See also APT_STARTUP_SCRIPT.
APT_STARTUP_STATUS
Set
this to cause messages to be generated as parallel job startup moves from phase
to phase. This can be useful as a diagnostic if parallel job startup is
failing.
APT_MONITOR_SIZE
This
environment variable is available in the DataStage Administrator under the
Parallel branch. Determines the minimum number of records the DataStage Job
Monitor reports. The default is 5000 records.
APT_MONITOR_TIME
This
environment variable is available in the DataStage Administrator under the
Parallel branch. Determines the minimum time interval in seconds for generating
monitor information at runtime. The default is 5 seconds. This variable takes precedence over
APT_MONITOR_SIZE.
APT_NO_JOBMON
Turn
off job monitoring entirely.
APT_PM_NO_SHARED_MEMORY
By
default, shared memory is used for local connections. If this variable is set,
named pipes rather than shared memory are used for local connections. If both
APT_PM_NO_NAMED_PIPES and APT_PM_NO_SHARED_MEMORY are set, then TCP sockets are
used for local connections.
APT_PM_NO_NAMED_PIPES
Specifies
not to use named pipes for local connections.

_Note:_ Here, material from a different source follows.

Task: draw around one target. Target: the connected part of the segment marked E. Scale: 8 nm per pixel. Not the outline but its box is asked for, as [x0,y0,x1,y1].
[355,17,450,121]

Named pipes will still be used in
other areas of DataStage, including subprocs and setting up of the shared
memory transport protocol in the process manager.
APT_RECORD_COUNTS
Causes
DataStage to print, for each operator Player, the number of records consumed by
getRecord() and produced by putRecord(). Abandoned input records are not
necessarily accounted for. Buffer operators do not print this information.
APT_NO_PART_INSERTION
DataStage
automatically inserts partition components in your application to optimize the
performance of the stages in your job. Set this variable to prevent this
automatic insertion.
APT_NO_SORT_INSERTION
DataStage
automatically inserts sort components in your job to optimize the performance
of the operators in your data flow. Set this variable to prevent this automatic
insertion.
APT_SORT_INSERTION_CHECK_ONLY
When
sorts are inserted automatically by DataStage, if this is set, the sorts will
just check that the order is correct, they won't actually sort. This is a
better alternative to shutting partitioning and sorting off insertion off using
APT_NO_PART_INSERTION and APT_NO_SORT_INSERTION.
APT_DUMP_SCORE
Configures
DataStage to print a report showing the operators, processes, and data sets in
a running job.
APT_PM_PLAYER_MEMORY
Setting
this variable causes each player process to report the process heap memory
allocation in the job log when returning.
APT_PM_PLAYER_TIMING
Setting
this variable causes each player process to report its call and return in the
job log. The message with the return is annotated with CPU times for the player
process.
OSH_DUMP
If
set, it causes DataStage to put a verbose description of a job in the job log
before attempting to execute it.
OSH_ECHO
If
set, it causes DataStage to echo its job specification to the job log after the
shell has expanded all arguments.
OSH_EXPLAIN
If
set, it causes DataStage to place a terse description of the job in the job log
before attempting to run it.
OSH_PRINT_SCHEMAS
If
set, it causes DataStage to print the record schema of all data sets and the
interface schema of all operators in the job log.
APT_STRING_PADCHAR
Overrides
the pad character of 0x0 (ASCII null), used by default when DataStage extends,
or pads, a string field to a fixed length.